The low visibility of "Bon Voyage, Charlie Brown," which crept into a few suburban outposts over the weekend, is immediately explained by the quality of the footage.

The complete title of this maddeningly inert animated feature -- the fourth incorporating characters from the "Peanuts" comic strip -- is "Bon Voyage, Charlie Brown (And Don't Come Back!)." That parenthetical element really asks for trouble. A boomerang put down, attributed to Lucy, it ends up expressing one's sentiments about the movie.

Why do producer Lee Mendelson, director Bill Melendez and, most of all, writer Charles Schulz insist on slogging away at feature projects which look unfit for theatrical presentation? The material in Both "Race for Your life, Charlie Brown!," released in 1977, and now "Bon Voyage" might be sufficient to kill a half-hour on television. It won't sustain even short features, particularly in the minimal form of animation practiced at the Melendez shop.

Melendez began animating excerpts from "Peanuts" in the early '60s. The style has remained flat and skimpy over the course of 18 TV specials and four features. The flatness and skimpiness harmonize with Schulz's own illustrative style, of course, and they also harmonize with the generally impoversished style of animated filmmaking for television. Unfortunately, the large screen cries out for something richer; both size and the Disney tradition demand full animation. Melendez made fleeting attempts at an enriched style in the first two features, "A Boy Named Charlie Brown" and "Snoopy, Come Home," but he no longer bothers.

The "Peanuts" movies appear to be suffering from diminished budgets and diminishing professional pride. The great mystery of "Bon Voyage" is why the end credits feature sketches of the production staff favoring us with inance smiles. What has this beamish company got to be so happy about? Do they really believe that a stiff like "Bon Voyage" is destined to add to the sum of juvenille happiness or the animator's art?

"Bon Voyage" makes the "Peanuts" gang look stale by imposing a change of scene. Chaperoned by Snoopy and Woodstock, four of the kids -- Charlie, Linus, Peppermint Patty and Marcie -- fly to France for an abbreviated tour as foreign exchange students. The trip seems remarkable for its absence of incident and humor, but perhaps this apparent liability was Schulz's idean ov zee leetle joke? Non? Helas!

During a stopover in London, Snoopy plays three points with a phantom opponent at Wimbeldon. That about does London. In France his driving causes two identically staged rear-end pile-ups, and he weeps over World War II songs while swilling root beer at a country tavern. (Schulz, a GI stationed in France in 1944, took a sentimental journey to the old battlegrounds a few years ago.)

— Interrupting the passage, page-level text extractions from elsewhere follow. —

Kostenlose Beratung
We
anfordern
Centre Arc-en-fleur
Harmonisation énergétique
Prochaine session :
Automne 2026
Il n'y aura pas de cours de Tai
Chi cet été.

Patty and Marcie stay with a farm lad named Pierre, who speaks his native language like a juvenile Inspector Clouseau. Patty keeps insisting she and Pierre are an item, although he keeps holding hands with Marcie. Charlie and Linus camp out at a blandly spooky chateau. There's a passing glance at life in the classroom, a gratuitous climatic fire, a fond farewell to New French Friends and not the faintest trace of imaginative vitality or comic inspiration.

The European setting is fortunate in one respect. Without the occasional background drawing of a Victoria Station or White Cliffs of Dover, simplified and banal as they are, the movie might have nothing to divert the eye. The sense of movement is even more inhibited than the scenic background. eIt's astonishing when an animated vehicle actually keeps moving across the screen for a sustained period, like five or six seconds.

It might be more appropriate to describe Melendez's work as inanimation. In the same spirit, this movie would be better represented by a title like "Rest in Peace, Charlie Brown."